╭─ Supplied data

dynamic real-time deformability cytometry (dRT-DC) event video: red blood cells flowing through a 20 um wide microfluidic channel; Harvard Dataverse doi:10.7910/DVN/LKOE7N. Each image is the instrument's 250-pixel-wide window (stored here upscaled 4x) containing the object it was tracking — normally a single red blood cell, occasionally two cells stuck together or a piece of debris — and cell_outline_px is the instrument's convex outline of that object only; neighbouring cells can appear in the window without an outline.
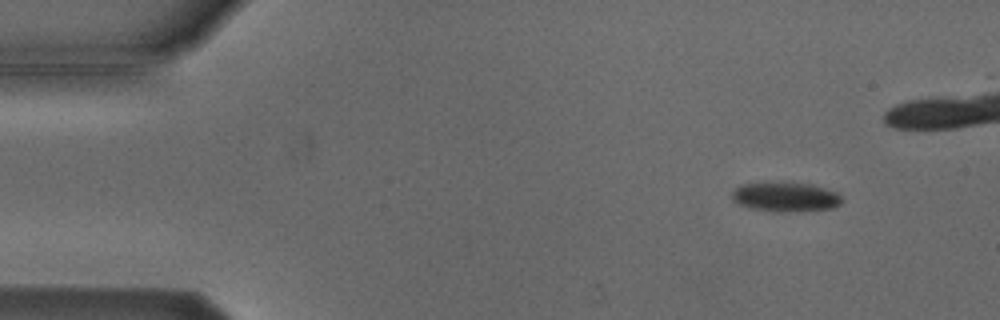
{"species": "Egyptian fruit bat (a non-hibernating species)", "species_latin": "Rousettus aegyptiacus", "temperature_condition": "cold", "stored_images_in_passage": 6, "camera_frame_rate_fps": 3000, "um_per_image_px": 0.085, "animal": {"sex": "male"}, "frame": {"image": 1, "passage_image": 2, "time_ms": 1.333, "image_size_px": [1000, 320], "cell_outline_px": [[844, 200], [840, 204], [832, 208], [796, 212], [776, 212], [748, 208], [732, 200], [732, 192], [740, 184], [784, 180], [812, 184], [836, 192]], "centroid_in_image_um": [66.75, 16.71], "position_along_channel_um": 18.2, "area_um2": 19.59}}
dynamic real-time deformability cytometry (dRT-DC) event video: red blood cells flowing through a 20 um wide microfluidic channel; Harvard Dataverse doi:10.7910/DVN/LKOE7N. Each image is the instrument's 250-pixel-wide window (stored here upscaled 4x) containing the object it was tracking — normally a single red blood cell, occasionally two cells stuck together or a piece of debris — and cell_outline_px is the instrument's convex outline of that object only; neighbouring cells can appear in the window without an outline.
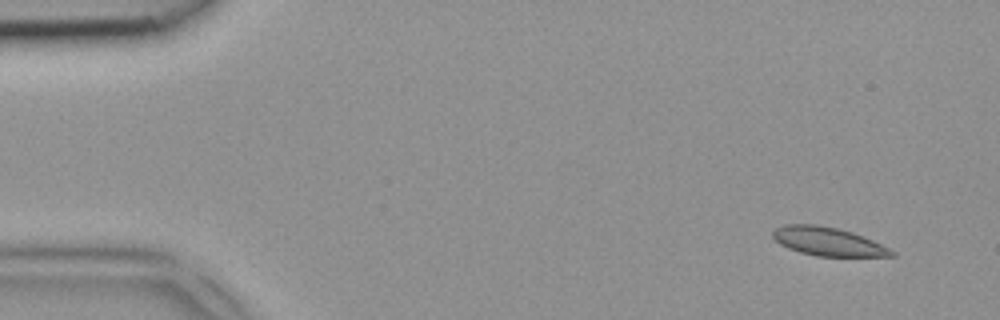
{"species": "common noctule bat (a hibernating species)", "species_latin": "Nyctalus noctula", "temperature_condition": "room temperature", "stored_images_in_passage": 4, "segment_of_instrument_passage": [1, 2], "camera_frame_rate_fps": 3000, "um_per_image_px": 0.085, "animal": {"sex": "female", "body_mass_g": 18.4}, "frame": {"image": 1, "passage_image": 1, "time_ms": 0.0, "image_size_px": [1000, 320], "cell_outline_px": [[896, 256], [816, 256], [800, 252], [788, 248], [780, 244], [772, 236], [772, 232], [776, 228], [784, 224], [816, 224], [836, 228], [852, 232], [872, 240], [896, 252]], "centroid_in_image_um": [70.35, 20.52], "position_along_channel_um": 14.6, "area_um2": 19.59}}
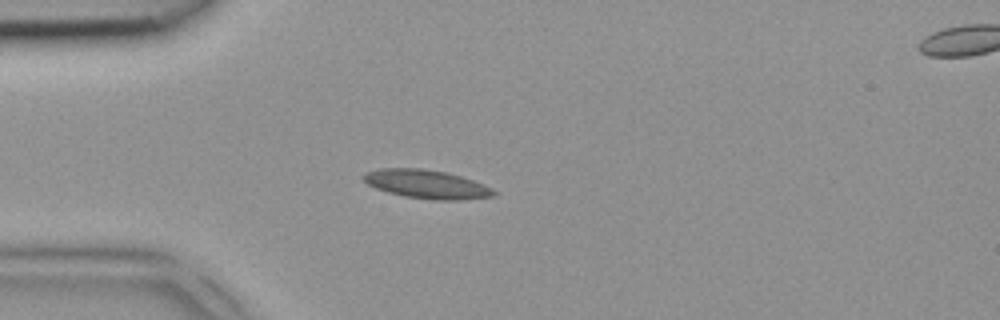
{"frame": {"image": 2, "passage_image": 3, "time_ms": 0.667, "image_size_px": [1000, 320], "cell_outline_px": [[496, 192], [492, 196], [460, 200], [436, 200], [404, 196], [388, 192], [376, 188], [368, 184], [360, 176], [368, 172], [380, 168], [420, 168], [448, 172], [472, 180], [492, 188]], "centroid_in_image_um": [36.24, 15.65], "position_along_channel_um": 48.8, "area_um2": 21.56}}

╰─

== Exercise prompt ==
Set down the records in full and exactly. Do not carry over any image.

== Expected output ==
dynamic real-time deformability cytometry (dRT-DC) event video: red blood cells flowing through a 20 um wide microfluidic channel; Harvard Dataverse doi:10.7910/DVN/LKOE7N. Each image is the instrument's 250-pixel-wide window (stored here upscaled 4x) containing the object it was tracking — normally a single red blood cell, occasionally two cells stuck together or a piece of debris — and cell_outline_px is the instrument's convex outline of that object only; neighbouring cells can appear in the window without an outline.
{"species": "Egyptian fruit bat (a non-hibernating species)", "species_latin": "Rousettus aegyptiacus", "temperature_condition": "cold", "stored_images_in_passage": 6, "camera_frame_rate_fps": 3000, "um_per_image_px": 0.085, "animal": {"sex": "male"}, "frame": {"image": 1, "passage_image": 2, "time_ms": 1.333, "image_size_px": [1000, 320], "cell_outline_px": [[844, 200], [840, 204], [832, 208], [796, 212], [776, 212], [748, 208], [732, 200], [732, 192], [740, 184], [784, 180], [812, 184], [836, 192]], "centroid_in_image_um": [66.75, 16.71], "position_along_channel_um": 18.2, "area_um2": 19.59}}
dynamic real-time deformability cytometry (dRT-DC) event video: red blood cells flowing through a 20 um wide microfluidic channel; Harvard Dataverse doi:10.7910/DVN/LKOE7N. Each image is the instrument's 250-pixel-wide window (stored here upscaled 4x) containing the object it was tracking — normally a single red blood cell, occasionally two cells stuck together or a piece of debris — and cell_outline_px is the instrument's convex outline of that object only; neighbouring cells can appear in the window without an outline.
{"species": "common noctule bat (a hibernating species)", "species_latin": "Nyctalus noctula", "temperature_condition": "room temperature", "stored_images_in_passage": 4, "segment_of_instrument_passage": [1, 2], "camera_frame_rate_fps": 3000, "um_per_image_px": 0.085, "animal": {"sex": "female", "body_mass_g": 18.4}, "frame": {"image": 1, "passage_image": 1, "time_ms": 0.0, "image_size_px": [1000, 320], "cell_outline_px": [[896, 256], [816, 256], [800, 252], [788, 248], [780, 244], [772, 236], [772, 232], [776, 228], [784, 224], [816, 224], [836, 228], [852, 232], [872, 240], [896, 252]], "centroid_in_image_um": [70.35, 20.52], "position_along_channel_um": 14.6, "area_um2": 19.59}}
{"frame": {"image": 2, "passage_image": 3, "time_ms": 0.667, "image_size_px": [1000, 320], "cell_outline_px": [[496, 192], [492, 196], [460, 200], [436, 200], [404, 196], [388, 192], [376, 188], [368, 184], [360, 176], [368, 172], [380, 168], [420, 168], [448, 172], [472, 180], [492, 188]], "centroid_in_image_um": [36.24, 15.65], "position_along_channel_um": 48.8, "area_um2": 21.56}}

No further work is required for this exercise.